What would your summer look like if you couldn’t water your garden, wash your car, or let your kids run through the sprinkler, and nobody could tell you when it would end? I can’t even fill up a small inflatable pool on a hot July afternoon? For families in Sullivan, that conversation is happening right now, and it’s not a “one-summer” problem.
Water restrictions are back in Sullivan, and this time city officials are saying they’re staying in place not just through the summer, but possibly into the fall as well. The reason? The aquifer that Sullivan utilizes for its entire water supply is currently sitting 15 feet below normal levels. Not a little low. Fifteen feet below. This is quite concerning because unlike communities that have backup water sources or regional supply agreements to lean on, Sullivan has one aquifer at their disposal. That aquifer is roughly 100 years old, requires several wells, and lacks the same depth or size of similar communities here in Central Illinois.
For residents who have been through this before, there’s a weariness that comes with hearing these announcements year after year. You do your part. You take shorter showers. You let the lawn go brown. You watch your neighbors in other towns post pictures of their backyard pools on social media while you’re figuring out how to keep your garden alive without running the hose. It’s frustrating in a way that’s hard to put into words, especially when it’s not clear how much longer this will go on or what it would actually take for the situation to improve. These frustrations were laid out in numbers following the City of Sullivan’s Facebook page’s post on this issue earlier today.
The restrictions themselves are relatively stringent. No lawn watering or irrigation of any kind. No filling pools, hot tubs, or ponds with city water. And, if you want water for those, you’ll need to hire a private hauling company to bring it in from outside of town, which costs money that not every family has. No washing vehicles or equipment. Restaurants can’t even put a glass of water on the table unless you ask for it.
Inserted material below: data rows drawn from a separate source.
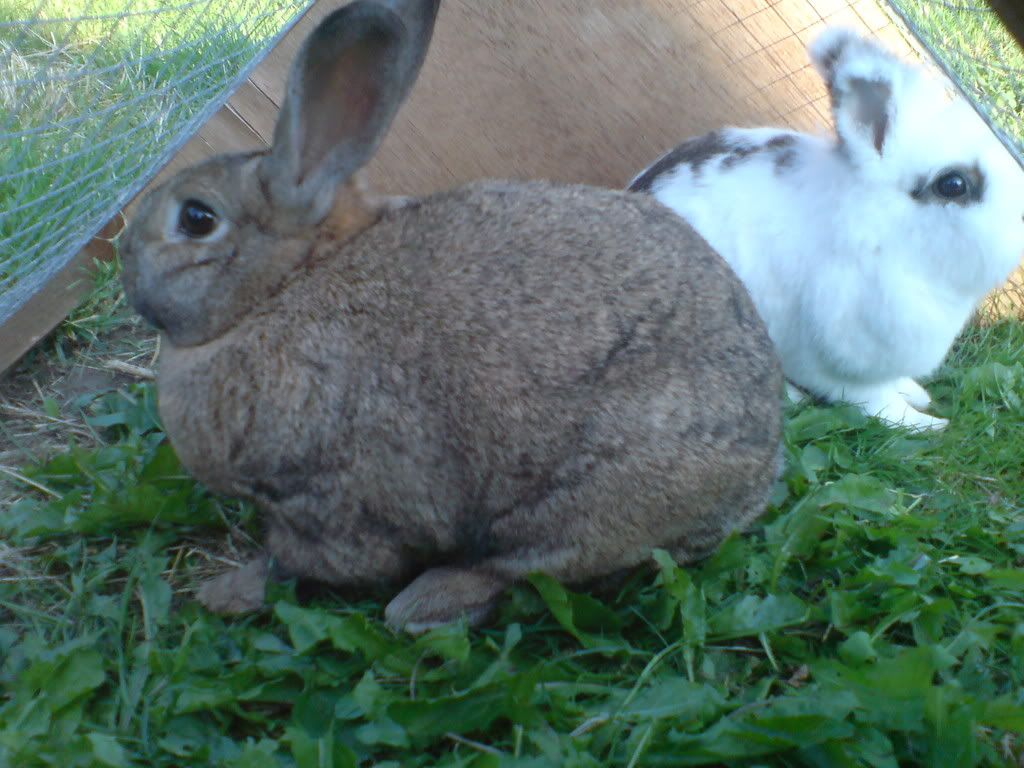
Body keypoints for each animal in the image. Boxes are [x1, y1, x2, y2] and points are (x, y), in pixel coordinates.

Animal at [119, 0, 783, 634]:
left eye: (196, 219)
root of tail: (757, 474)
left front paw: (223, 595)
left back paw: (422, 607)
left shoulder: (325, 508)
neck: (282, 288)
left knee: (516, 568)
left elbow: (303, 564)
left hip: (578, 506)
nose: (124, 251)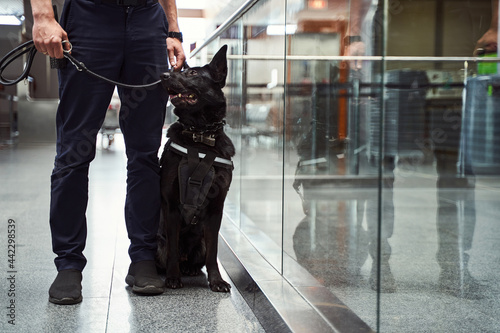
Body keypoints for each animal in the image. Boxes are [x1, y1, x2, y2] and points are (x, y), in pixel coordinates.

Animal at [156, 45, 234, 292]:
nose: (163, 75)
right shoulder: (171, 205)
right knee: (169, 253)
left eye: (192, 73)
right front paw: (173, 278)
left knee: (200, 258)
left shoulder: (216, 208)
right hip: (158, 242)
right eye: (178, 70)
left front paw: (216, 280)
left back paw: (191, 269)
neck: (199, 137)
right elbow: (172, 248)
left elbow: (214, 251)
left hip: (199, 243)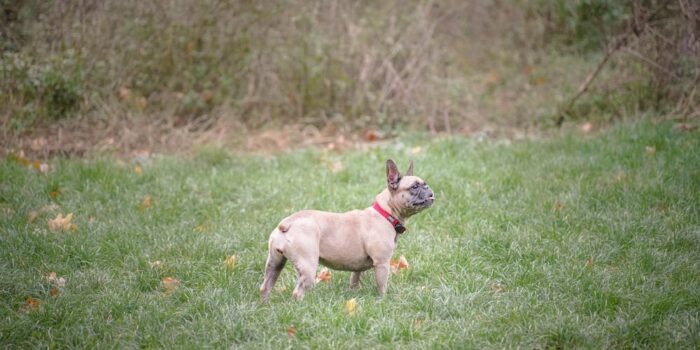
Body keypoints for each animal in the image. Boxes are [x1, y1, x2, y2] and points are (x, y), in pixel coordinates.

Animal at [258, 159, 432, 300]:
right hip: (307, 265)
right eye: (414, 186)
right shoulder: (382, 263)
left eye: (424, 183)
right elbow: (382, 286)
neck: (385, 213)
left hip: (275, 262)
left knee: (265, 286)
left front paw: (354, 294)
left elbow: (354, 280)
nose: (429, 189)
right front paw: (383, 300)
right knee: (297, 292)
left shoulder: (358, 267)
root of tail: (287, 223)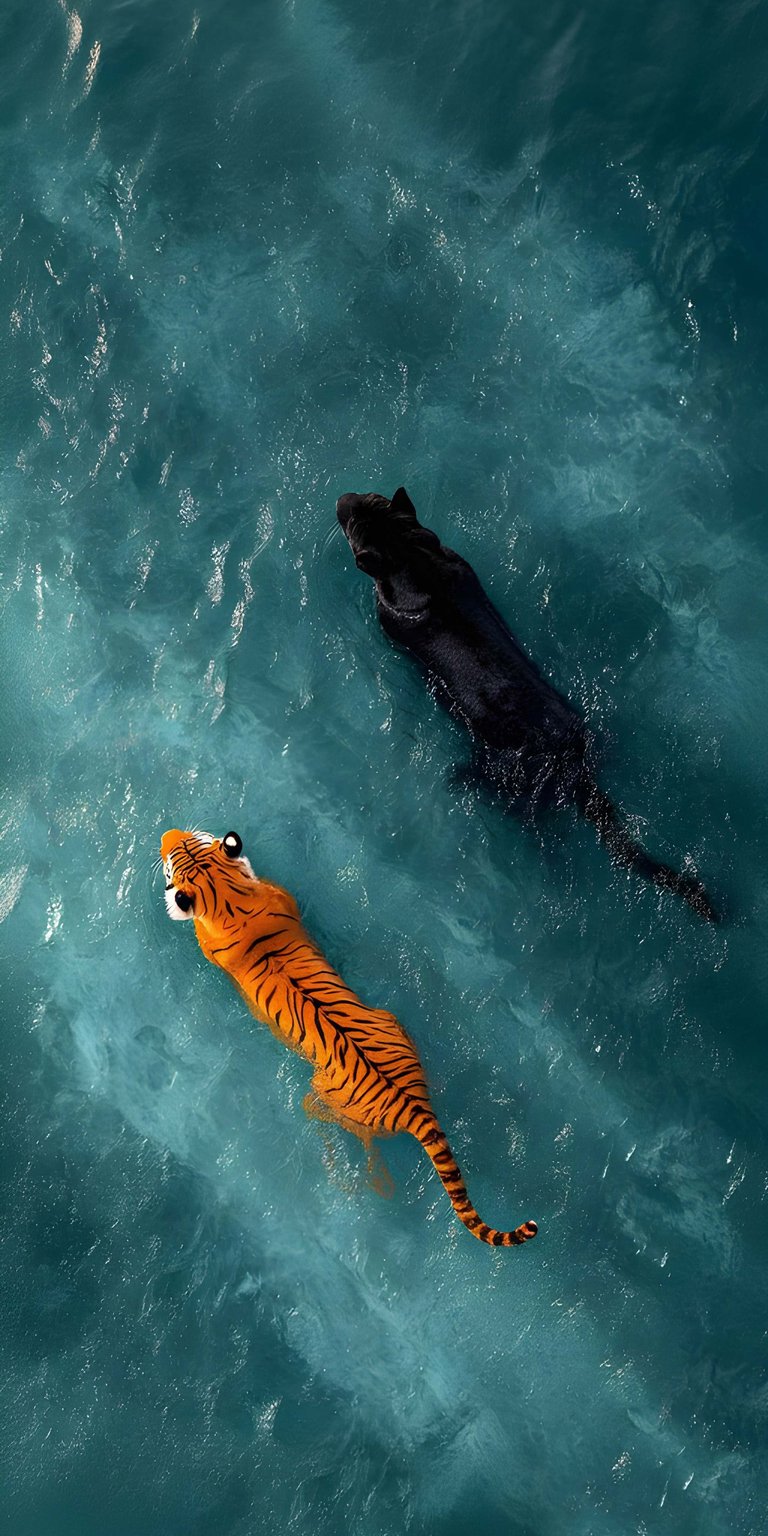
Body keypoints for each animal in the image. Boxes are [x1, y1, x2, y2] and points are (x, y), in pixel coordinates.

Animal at [160, 827, 538, 1250]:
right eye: (187, 846)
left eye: (174, 857)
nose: (167, 834)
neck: (232, 900)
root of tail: (416, 1107)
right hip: (391, 1021)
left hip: (325, 1094)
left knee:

And if you have a leak on your property, you have 72 hours to fix it or risk having your water shut off entirely.
That last point is worth sitting with for a moment. The city’s water meters will automatically detect leaks and flag them, which means there’s very little wiggle room for anyone dealing with aging pipes or plumbing issues they may not even know about yet. For renters especially, that kind of pressure can feel completely out of their control.
Beyond the mandatory rules, the city is asking residents to go even further on their own. Ensure you have full dishwasher and laundry loads only, shorter showers, turning the water off while brushing teeth, skipping the driveway wash, planting drought-resistant landscaping, collecting rainwater in barrels for outdoor use down the road, etc..
The questions are worth asking and aren’t just about water usage. They’re also about infrastructure, long-term planning, and what it actually looks like when a smaller, Illinois town, runs low on the most essential need to live.
Sullivan residents have been asked to do their part. Many of them have been doing it for a while now. The bigger question still looms… what happens if it’s still not enough?